▶ Required work: Reproduce the data below, swapping "Bluetooth" for "Wi-Fi" and keeping everything else the same. Leave the pictures out of your answer.

▶ Records supplied:
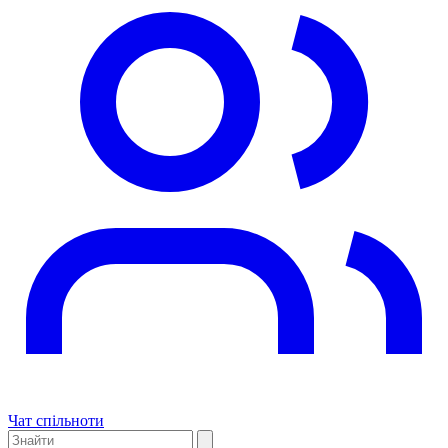
Чат спільноти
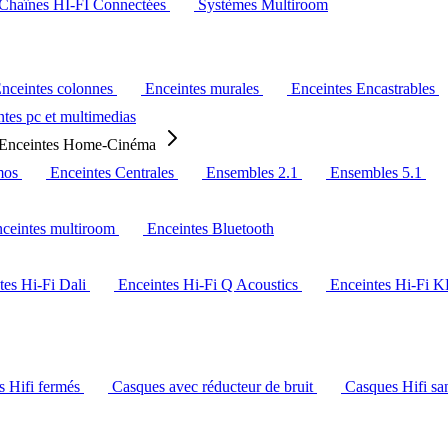
Chaînes HI-FI Connectées
Systèmes Multiroom
nceintes colonnes
Enceintes murales
Enceintes Encastrables
tes pc et multimedias
Enceintes Home-Cinéma
mos
Enceintes Centrales
Ensembles 2.1
Ensembles 5.1
ceintes multiroom
Enceintes Bluetooth
tes Hi-Fi Dali
Enceintes Hi-Fi Q Acoustics
Enceintes Hi-Fi 
s Hifi fermés
Casques avec réducteur de bruit
Casques Hifi san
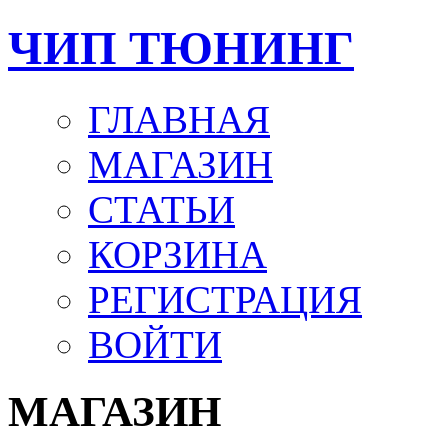
ЧИП ТЮНИНГ
ГЛАВНАЯ
МАГАЗИН
СТАТЬИ
КОРЗИНА
РЕГИСТРАЦИЯ
ВОЙТИ
МАГАЗИН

▶ Exercise result:
Чат спільноти
Chaînes HI-FI Connectées
Systèmes Multiroom
nceintes colonnes
Enceintes murales
Enceintes Encastrables
tes pc et multimedias
Enceintes Home-Cinéma
mos
Enceintes Centrales
Ensembles 2.1
Ensembles 5.1
ceintes multiroom
Enceintes Wi-Fi
tes Hi-Fi Dali
Enceintes Hi-Fi Q Acoustics
Enceintes Hi-Fi 
s Hifi fermés
Casques avec réducteur de bruit
Casques Hifi san
ЧИП ТЮНИНГ
ГЛАВНАЯ
МАГАЗИН
СТАТЬИ
КОРЗИНА
РЕГИСТРАЦИЯ
ВОЙТИ
МАГАЗИН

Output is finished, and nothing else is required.